- _DOCUMENT PASSAGE_:
━━━━━━

A full Fresh
Fun Foods class schedule
is posted. I need your help spreading
the word. Feel free to spam all you
friends with the link.
_____
Writing
these blogs can be a trap. I’ve been
trying to document the good and the bad in my time in kitchens. Consequently, there has to be time for
reflection. I’ve had to sort through a
bunch of old bosses, recipes and bad trips, hoping to arrive at a coherent way
to present my own culinary history in a way that is engaging, while also
avoiding multiple statutes of limitation and never letting anyone know where all
the bodies are buried. It has not been
easy. I hope it has been fun for you.
I lived in
Rochester, NY for a few years back in the early 80’s while a bunch of my
friends were going to RIT. At the time I
was a competent American style cook. I
could use a knife, work a full board of checks, that kind of thing, but I really
didn’t know much about real food. I
could make chili and thought that I was the man. I got a gig working at a place called
Casablanca, an odd hybrid rock and roll club/lunch spot/Greek restaurant. It was run by three brothers, Bill, George
and Chris Petsos. Their father, Stavros
cut meat and generally made himself useful.
Louis (use the French pronunciation) Bel Aire, a mean drunk, washed
dishes in his Sméagol-like
hole of a dish room. His “precious” was
the dregs of customer’s drinks which he would collect and swill, making him a meaner
drunk. As I hung around Casablanca, I
learned their story and grew to respect them.

━━━━━━

(Stored data)
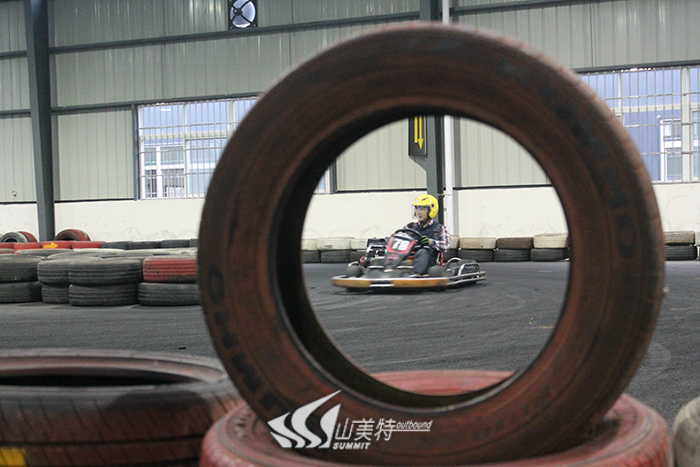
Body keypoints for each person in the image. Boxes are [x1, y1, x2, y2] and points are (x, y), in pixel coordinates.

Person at [402, 194, 451, 275]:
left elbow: (446, 246)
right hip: (409, 260)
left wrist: (431, 242)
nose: (419, 212)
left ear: (431, 210)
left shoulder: (439, 228)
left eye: (422, 209)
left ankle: (415, 274)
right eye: (417, 208)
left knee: (423, 252)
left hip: (429, 264)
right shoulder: (409, 227)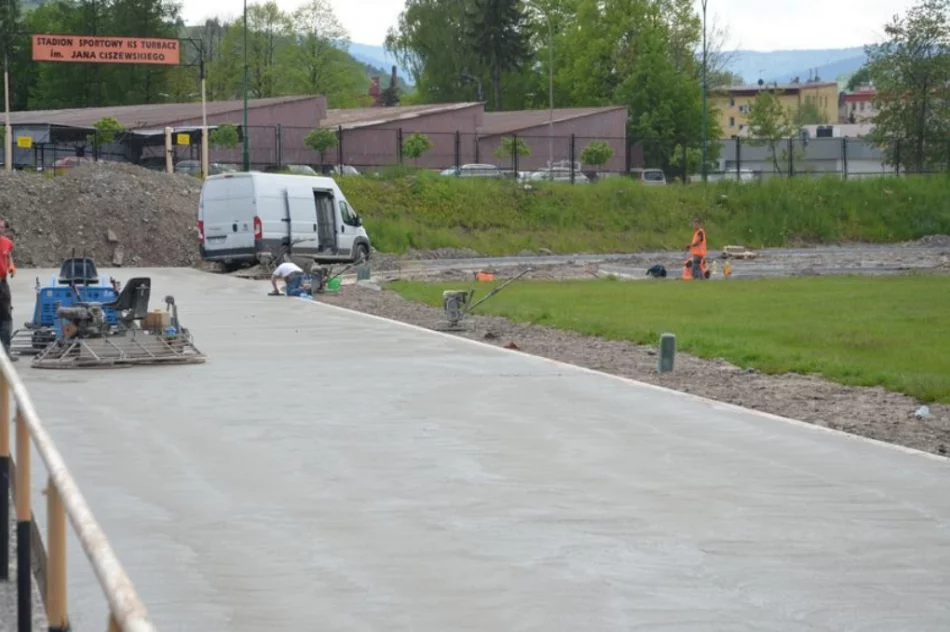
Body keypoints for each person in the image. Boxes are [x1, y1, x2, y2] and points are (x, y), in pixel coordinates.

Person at [0, 220, 17, 360]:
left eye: (1, 227)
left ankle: (6, 351)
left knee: (6, 317)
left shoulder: (6, 242)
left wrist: (11, 265)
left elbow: (8, 255)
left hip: (2, 283)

━━━━━━

- _ACTION ITEM_:
Answer these questions from the cooking blog post:
(a) What schedule does the writer say has been posted?
(b) In what city did the writer live in the early '80s?
(c) Who washed dishes at Casablanca?

- _COMPLETED TASK_:
(a) A full Fresh Fun Foods class schedule.
(b) Rochester, NY.
(c) Louis Bel Aire.